- Film poster
- Directed by: Scott Abramovitch
- Written by: Scott Abramovitch
- Based on: The Locklear Letters by Michael Kun
- Produced by: Scott Abramovitch; David J. Phillips;
- Starring: Tony Hale; Paul Walter Hauser; Danielle Brooks; Elisha Cuthbert;
- Cinematography: Phil Miller
- Edited by: Salamo Levin
- Music by: Kevin Krouglow
- Production company: Embelle Films
- Distributed by: Screen Media Films
- Release date: September 25, 2020 (CIFF);
- Running time: 89 minutes
- Country: Canada
- Language: English

= Eat Wheaties! =

2020 Canadian comedy film

Eat Wheaties! is a 2020 Canadian comedy film written and directed by Scott Abramovitch, and produced by Abramovitch and David J. Phillips. The film is an adaptation of Michael Kun's 2003 novel The Locklear Letters updated for the social media era. It stars Tony Hale as Sid Straw, a man who becomes co-chair of the University of Pennsylvania planning committee for his college reunion, only to become obsessed with proving that he was friends with actress Elizabeth Banks in their student days.

==Plot==
Sid is a software company manager who is asked to help plan a reunion for West Coast graduates of the University of Pennsylvania. One of the graduates is Elizabeth Banks. She knew him in college and Sid sends her numerous messages, not realizing they are public. Elizabeth's agent Frankie finds out he is sending the messages and gets concerned that Sid is a stalker. Sid asks for an autographed photo for his brother Tom's birthday but it is messed up and he has to ask for a replacement. Frankie finally has a restraining order issued which Sid vows to fight. However, Sid goes viral and loses his job. Sid finds a cheap lawyer James to fight the restraining order but has to wait for the lawyer to pass the bar. When Sid goes before a judge he is unable to produce sufficient evidence to get the restraining order dropped. As the judge is about to rule, Sid remembers the story of how Elizabeth inspired the volleyball team to play harder against a very good team. The judge rules in Sid's favor. Sid goes to the reunion and gets another job. Tom's wife gives birth and while Sid is visiting he gets a phone call. Though he doesn't answer, Elizabeth is heard by the movie audience leaving a message telling Sid how she remembers him fondly and has been filming a movie out of the country. As she used to do, she says goodbye by saying, "Eat Wheaties."

== Release ==
The film premiered on September 25, 2020 at the Calgary International Film Festival, and had its American premiere at the Heartland Film Festival in October 2020 where it was the Opening Night film and won the Humor And Humanity Award. It was subsequently screened at the 2020 San Diego International Film Festival, winning the Best Comedy Award, and the 2020 Whistler Film Festival, where Norman Wilner of Now wrote that "If any movie at this festival has a chance at cult status, it’s this one." It was released theatrically and on VOD in the United States on April 30, 2021 by Screen Media Films and won the Best Feature Film and People's Choice Best Feature Film awards at the 2022 Borrego Springs Film Festival as well as the Best Feature Film, Humor/Satire at 2022's Filmfest Bremen.

== Reception ==
 Metacritic, which uses a weighted average, assigned the film a score of 40 out of 100, based on 8 critics, indicating "mixed or average" reviews.

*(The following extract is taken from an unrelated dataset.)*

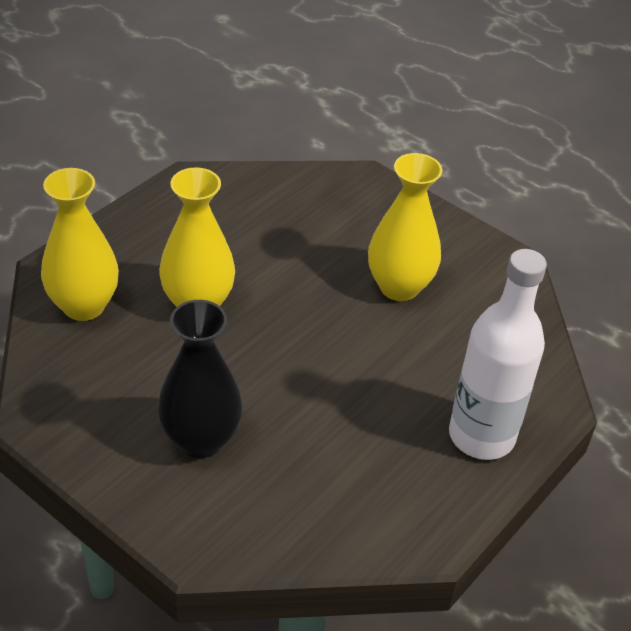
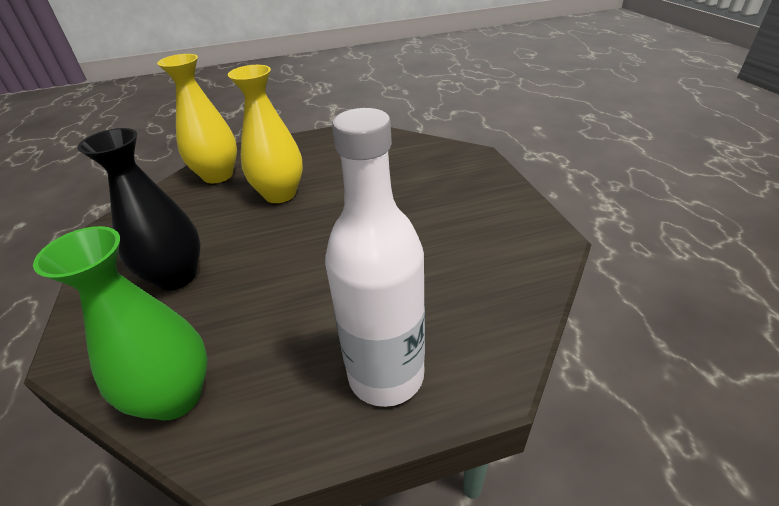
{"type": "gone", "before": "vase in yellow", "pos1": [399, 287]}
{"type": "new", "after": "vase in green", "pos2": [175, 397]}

Lou Harry of the Midwest Film Journal gave the film a positive review, writing: "Eat Wheaties! is one of my favorite films this year. Honestly. It's got the cringe-laughs of a good episode of Curb Your Enthusiasm but with a sweet, gentle heart beating inside it." Gabriel Sigler of Bad Feeling wrote that "Eat Wheaties! is one of the most enjoyable films of the year." The critical consensus on Rotten Tomatoes reads, "It frequently fumbles its attempts to balance cringe comedy and sincere drama, but Tony Hale's charm helps keep Eat Wheaties! from getting soggy."

Richard Roeper's three star (out of four) review in the Chicago Sun Times noted "in the hands of writer-director Scott Abramovitch and with the considerable contributions of an outstanding cast that also includes Kylie Bunbury (“Big Sky”) and Paul Walter Hauser (“Richard Jewell”), “Eat Wheaties” is a dryly funny, even sweet and surprisingly touching story".